Dès le début, j’ai présenté le coach comme un personnage malade qui vit seul dans le quartier et dispose d’une salle de boxe. Il est sans repères. On le découvre petit à petit. Comme tous les coachs des salles de boxe des quartiers populaires, on ne les voit jamais, on ne les connaît pas, mais ils font des choses incroyables. Ils essaient de repérer de futurs champions et n’existent que grâce à leur champion.
Il est à la fois dur et sensible. Il a une personnalité fragile malgré la dureté du sport qu’il exerce : la boxe. Comment expliquez-vous cela ?
Il y a une transformation progressive qui s’opère dans le film. Au début, c’est difficile pour lui parce que sa salle ne marche pas. Il essaie de se donner espoir en faisant de Yahia un champion. Il n’a jamais pensé que son champion partirait illégalement pour Lampedusa. Dans sa tête, un champion ne peut pas quitter le pays.
Le film est d’une noirceur insoutenable. Aucune note d’espoir en vue. Pourquoi avez-vous choisi cette démarche ?
J’ai fréquenté durant quatre ans un quartier difficile et j’ai compris qu’il n’y avait pas d’espoir pour la jeunesse, dont le seul but est de quitter le pays. Il fallait que j’aborde le malaise chez les jeunes de ces quartiers. Je me suis rendue compte que j’irais me mentir à moi-même et ne pas être fidèle à ces gens-là et à leur échec et celui d’un pays qui laisse ces jeunes partir si je ne racontais pas la détresse de cette jeunesse. La Méditerranée est devenue un cimetière. Cette noirceur est voulue. Je voulais créer le malaise, désarçonner et déranger le spectateur.
Le film est réalisé par vous, une femme, mais on se rend compte qu’il n’y a quasiment pas de femmes dans cette histoire…
En me baladant dans le quartier où j’ai filmé, je n’ai pas rencontré de femmes. Les femmes dans le milieu de la boxe sont souvent des androgynes. La femme représente la vie, tandis que moi, je parle de la mort dans un univers masculin sec et rigide. C’est en fait un parti pris.
Que représente exactement la présence de la sirène ?
Elle représente le rêve mortel, la tentation de la mort. Les jeunes dans le film sont tous attirés par le chant de la sirène qui les attire vers la Méditerranée. Il y a quelque chose de paranormal. J’ai montré la tentation à travers un rêve obsessionnel. Yahia dit « Je fais chaque nuit le même rêve ».
Pourquoi le personnage du coach se donne la mort ?

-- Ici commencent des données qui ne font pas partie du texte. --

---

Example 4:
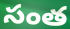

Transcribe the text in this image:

సంత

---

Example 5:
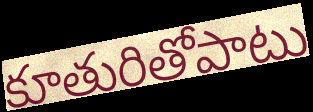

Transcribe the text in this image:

కూతురితోపాటు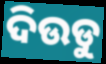
ଦିଉଡୁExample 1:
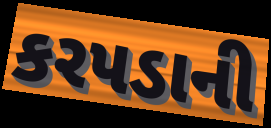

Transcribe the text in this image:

Il meurt dans son lit, mais son âme se rend au cimetière marin pour rejoindre tous les disparus. C’est une mort symbolique. La Méditerranée n’est plus un havre de paix.

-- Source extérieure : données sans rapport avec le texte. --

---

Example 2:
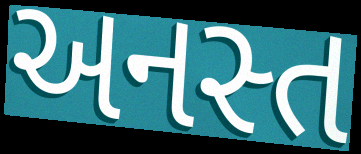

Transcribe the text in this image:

અનસ્ત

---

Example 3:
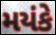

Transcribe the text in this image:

મયંકે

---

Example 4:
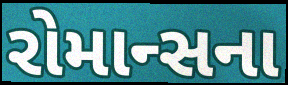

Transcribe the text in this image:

રોમાન્સના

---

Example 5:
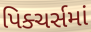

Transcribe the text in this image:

પિક્ચર્સમાં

Comment avez-vous procédé au choix du casting ?
J’ai casté le personnage de Yahia durant quatre ans. Le premier acteur a immigré clandestinement. Quant à Lyes Kadri qui campe le rôle de Yahia, il est d’origine algérienne. C’est un acteur qui vit en France, il a joué dans plusieurs films. Younes Megri, grand acteur marocain, je l’ai vu pour la première fois dans le film « L’orchestre des aveugles » de Mohamed Mouftakir, Tanit d’Or des JCC 2015. Moslah Kraiem a travaillé avec lui dans l’un des films de Farida Belyazid « Casablanca, Casablanca » (2002).

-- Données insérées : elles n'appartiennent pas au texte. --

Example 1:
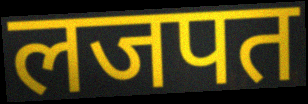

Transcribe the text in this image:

लजपत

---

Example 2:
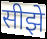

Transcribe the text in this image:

सीझे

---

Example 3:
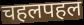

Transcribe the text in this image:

चहलपहल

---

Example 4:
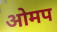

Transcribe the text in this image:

ओमप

J’ai toujours rêvé de travailler avec de grands comédiens. Pour « Nawar Achiya », il fallait avoir un comédien proche de la psychologie du personnage et Younes Megri était à la hauteur du personnage. Le tournage s’est déroulé dans des conditions difficiles. Il a accepté toutes les conditions, y compris de tourner en mer au mois de décembre.
Quelles étaient les scènes les plus difficiles à tourner ?
Celles au bord de l’eau, en bateau et les séquences de plongée. On a tourné en cinq semaines. La météo n’était pas toujours favorable. Nous avons réussi à réaliser un film conforme au budget prévu. Younes Megri est entré en coproduction en engageant son salaire. La fondation Lazaâr nous a aidés pour la partie en mer car nous n’avons pas de piscine adaptée à ce genre de tournage. Je remercie Tayssir Boubaker, la championne d’apnée tunisienne pour sa contribution.